* **Exercise brief**
A single number is required: how many lines of the listing below include the word "round".

* **Dataset excerpts**
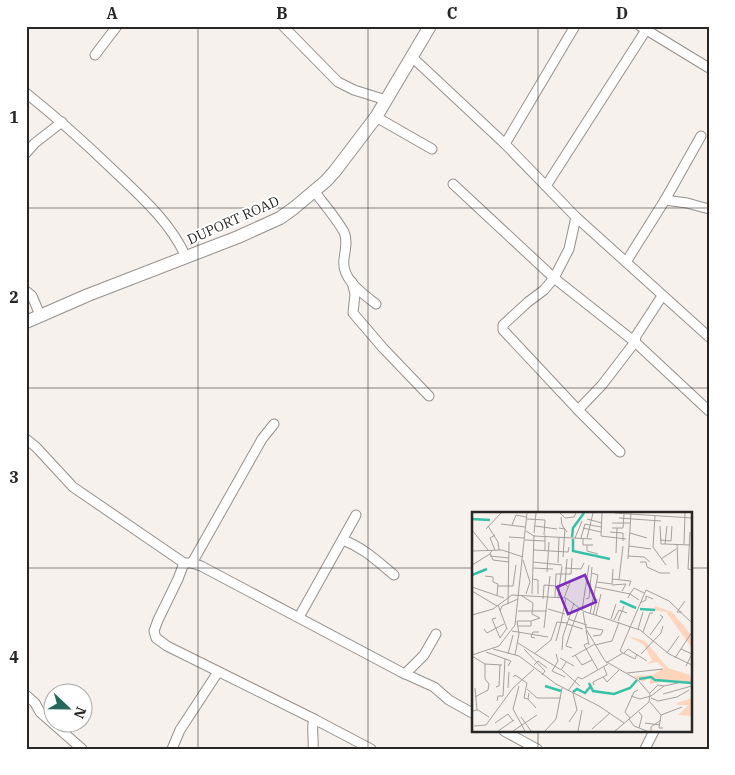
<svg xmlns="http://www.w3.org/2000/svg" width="735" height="775" viewBox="0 0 735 775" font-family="'IBM Plex Serif',serif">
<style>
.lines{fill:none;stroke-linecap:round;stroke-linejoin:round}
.street-casing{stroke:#95908d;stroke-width:11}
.secondary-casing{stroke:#95908d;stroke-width:14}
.street{stroke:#fff;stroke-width:9}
.secondary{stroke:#fff;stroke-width:12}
.grid{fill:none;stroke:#292726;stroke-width:1;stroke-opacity:0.55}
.labels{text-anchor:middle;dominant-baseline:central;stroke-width:4;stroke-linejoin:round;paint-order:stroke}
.street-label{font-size:14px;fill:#292726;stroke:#fff}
.inset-river{fill:none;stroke:#35c2a8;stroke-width:2.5}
.inset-road{fill:none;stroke:#a4a09d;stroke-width:1}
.view{fill:#7b2cbf;fill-opacity:0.15;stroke:#7b2cbf;stroke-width:2.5}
.inset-edge{fill:none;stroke:#292726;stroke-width:2.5}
.neatline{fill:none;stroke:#292726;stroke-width:2}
.grid-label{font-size:16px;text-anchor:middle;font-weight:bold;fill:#292726}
</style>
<rect width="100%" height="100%" fill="#f6f1ed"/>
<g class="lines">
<defs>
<g id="street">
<polyline points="283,26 338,82 354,90 386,100"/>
<polyline points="640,26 709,68"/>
<polyline points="95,55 117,26"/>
<polyline points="412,57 505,144 576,217 709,337"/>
<path d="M26,93C56,117 83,141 110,167C138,194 170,221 186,257"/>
<polyline points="376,117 432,149"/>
<polyline points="505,144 575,26"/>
<polyline points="26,153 35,143 62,122"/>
<polyline points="453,184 554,278 635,342 602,385 578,410"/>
<polyline points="546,186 646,30"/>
<path d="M314,191C324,204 336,218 344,232C348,241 345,250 344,259C341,279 362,293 376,304"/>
<polyline points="665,200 701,136"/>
<polyline points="576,217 569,249 554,278 544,290 528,302 503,325 503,330 578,410 620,452"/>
<polyline points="626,262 665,200 687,203 709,209"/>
<polyline points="352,282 355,294 353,313 383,348 429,396"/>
<polyline points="26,291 32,296 40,315"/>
<polyline points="662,296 636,336 635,342 709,411"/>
<polyline points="26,439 36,447 73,487 184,563 192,563 201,566 401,672 434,687 449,700 474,714"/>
<path d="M343,540C364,548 377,561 394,575"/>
<polyline points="184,563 178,579 158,620 154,631 156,638 167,646 314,719 371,749"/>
<polyline points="192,563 262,439 274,424"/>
<polyline points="299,617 356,515"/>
<polyline points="405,674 424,655 436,634"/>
<polyline points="26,695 35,703 40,712 82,749"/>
<polyline points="504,731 537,749"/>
<polyline points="172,749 180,730 218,672"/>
<path d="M313,749C314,739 311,727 314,719"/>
<polyline points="645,749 654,731"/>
</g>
<polyline id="secondary" points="26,322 88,295 238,237 280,218 294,208 326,181 335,171 376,117 430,26"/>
</defs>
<use href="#street" class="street-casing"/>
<use href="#secondary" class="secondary-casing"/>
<use href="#street" class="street"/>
<use href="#secondary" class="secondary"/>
</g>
<path class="grid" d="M198,26V749M368,26V749M538,26V514M26,208H709M26,388H709M26,568H474M691,568H709M538,731V749"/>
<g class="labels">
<g class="street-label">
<text transform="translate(233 220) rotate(-24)">DUPORT ROAD</text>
</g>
</g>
<g transform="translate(472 512)">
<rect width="220" height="220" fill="#f6f1ed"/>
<path d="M183,94L200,100L220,124V136L194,100L182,98ZM156,124L173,129L196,156L218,163L220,172L191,169L178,172V165L171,170L161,164L181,163L192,156L185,150L175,152L180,148L172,133ZM220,186V204L206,203L217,193H205V191Z" fill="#fdd4bc"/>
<path class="inset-river" d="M0,7L18,8M100,25L101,16L112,1M101,27V39L138,47M0,63L15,57M148,89L164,96M168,97L183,98M167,167L179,165L183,168L220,171M117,171L121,179L142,182L158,176L165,168M73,174L89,179M101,180L105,177L113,181L118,175"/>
<path class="inset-road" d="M88,1L93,6L102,5L104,1M130,1L129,24L154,27M143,1L220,6M183,4L181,35L194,53M89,5L90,13L95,20M147,6L189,9M55,7L73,8L72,23M115,7L130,11M140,11H158M29,12L53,15M40,13L44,3L54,5M16,14L26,30L27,38M63,14L85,17M188,14L189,32H193L195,14M87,16L93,17L91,45M111,16L129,20M140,16H151L152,2M14,17L29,1M0,18L16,38M54,19L62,24L120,27M138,20L151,21V29M218,20L216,57L220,58M62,21L64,1M158,21L175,26M37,25L52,26M103,26L110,9M109,26L113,12L129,15M115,26L121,1M111,27V33H121M53,28L73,29M188,28L199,29L200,14M193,32L218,33M205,32L206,57M212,32L213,1M115,33V39L126,42M157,34L179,37M21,38L18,41L21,48L37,50M23,38L18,26L23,23M62,38L96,40L97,35M0,39L30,38L51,45M73,39V23M144,41L145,16M18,44L37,46M156,44L172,45L178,50M95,47L93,72L96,75M156,47L159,1M189,47L204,37M51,48L58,70L54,82M61,50L90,53M168,50H174L175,55L188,61H198M86,51L87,25M0,53L18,42M61,56L81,57M93,56L109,57L112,51M75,60L77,30M13,64L21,65V70L26,72L25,83M61,67L66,68V82M140,67L159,69L157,74M147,68L151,34M125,70L140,72L141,57M140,73L154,72L150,79M26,74H41L44,53M0,75L32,86M124,75L158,82L162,76L172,81M0,79L25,94M60,82L62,23M50,84L61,91L60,102L68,106L59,109M83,85L84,62H89L90,54M86,85L89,62H99L100,46M92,86L99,68M156,86L158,82L167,88M71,87L72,73L84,74M114,87L117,86L120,55M168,91L174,88V84L181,87M36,92L37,30M26,93L35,117M76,97L93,102M110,98L117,53M28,99L30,94L46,87M46,99H75M111,100L114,117L133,149L166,168L178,182L177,190L143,219M210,100H205L213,89M118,102L126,63L120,61M0,103L21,97L40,83L94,86L111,99L168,118L197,142L220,153M121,103L125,87M124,103L129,82M24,106L20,107L28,126L35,116M96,107L115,113M139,107L144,92M142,108L147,98L155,101M45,109H59V114H46M146,109L152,94M89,110L94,86M95,112L111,117M159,113L174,78L197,89L220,111M114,115L131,118L129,123L121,124M72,116L78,64M12,117L15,121L32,112M166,117L171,100M99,118L94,134L100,136M99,118L107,96M114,118L117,133M40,119L76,125M82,119L85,110L95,111M171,120L178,101H181M178,123L191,105L188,103M63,126L59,125L61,120H67M84,129L89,110M46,131L89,158L94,150M116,131L112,133L126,158M123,133L140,129L147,110M21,137L47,144L84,172L127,194L152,211M52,137L73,159L70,163M209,137L220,142L214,154M90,138L91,124L102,91M14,140L39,149L36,154M151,141L148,139L159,113M152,141L156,137L175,149M195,141L207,124M36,142L41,123M62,142L79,128L82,119M84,142L86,149L80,159L93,165M169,142L189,121L191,114M0,143L27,134L43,113L55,1M43,143L47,122L45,109M103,143L110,153L120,148M0,144L13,152V167M100,145L123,132M88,146L102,154M203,146L220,120M134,151L151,141L163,147L165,142M13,152L30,153M62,153L66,149L75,156M90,158L108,174M155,161L191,157M41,165L43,163L55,171L52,186L56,187M131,165L135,170L147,158M110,167L136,152M122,173L121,170L135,163L132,155M47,174L41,197L53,219M24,175L27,174L28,153M3,176L5,198M36,176L37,160M55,177L65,186H89M96,179L106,165L110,167M57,181L56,187L64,196M178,181L186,173L192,174M191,182L220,174M159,184L168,187L179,184M179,184L192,174L206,171M3,185L16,178L17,172L13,167M179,186L186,189L205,185L217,178M25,189L26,184H31L33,147M178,190L189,203L210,195M0,199L6,198L17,205M189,203L187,216H191M49,205L59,219M158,206L153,200L162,180L166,178M157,207L162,214L175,219M97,210L105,198L101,181M23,211L36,202L41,209M173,211L188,213M2,214L14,213L41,176L62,157M167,216L170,204L167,200M120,217L138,201M26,219L42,208M41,219L65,203M73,219L84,207L90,176M106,219L110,198M179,219V215L189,208"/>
<path class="view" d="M113,63L124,90L96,102L85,75Z"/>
<rect width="220" height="220" class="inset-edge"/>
</g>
<rect width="735" height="775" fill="none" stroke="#ffffff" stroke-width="55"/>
<g transform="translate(68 708) rotate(112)"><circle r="24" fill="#ffffff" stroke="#a9a9a8"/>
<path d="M0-4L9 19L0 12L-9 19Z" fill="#23685a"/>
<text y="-8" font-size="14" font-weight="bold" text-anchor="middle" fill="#292726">N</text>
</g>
<rect x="28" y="28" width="680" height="720" class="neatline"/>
<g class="grid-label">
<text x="112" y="19">A</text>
<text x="282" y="19">B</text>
<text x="452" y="19">C</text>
<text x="622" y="19">D</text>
<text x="14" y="123">1</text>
<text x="14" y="303">2</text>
<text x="14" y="483">3</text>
<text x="14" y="663">4</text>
</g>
</svg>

* **Solution for this task**
2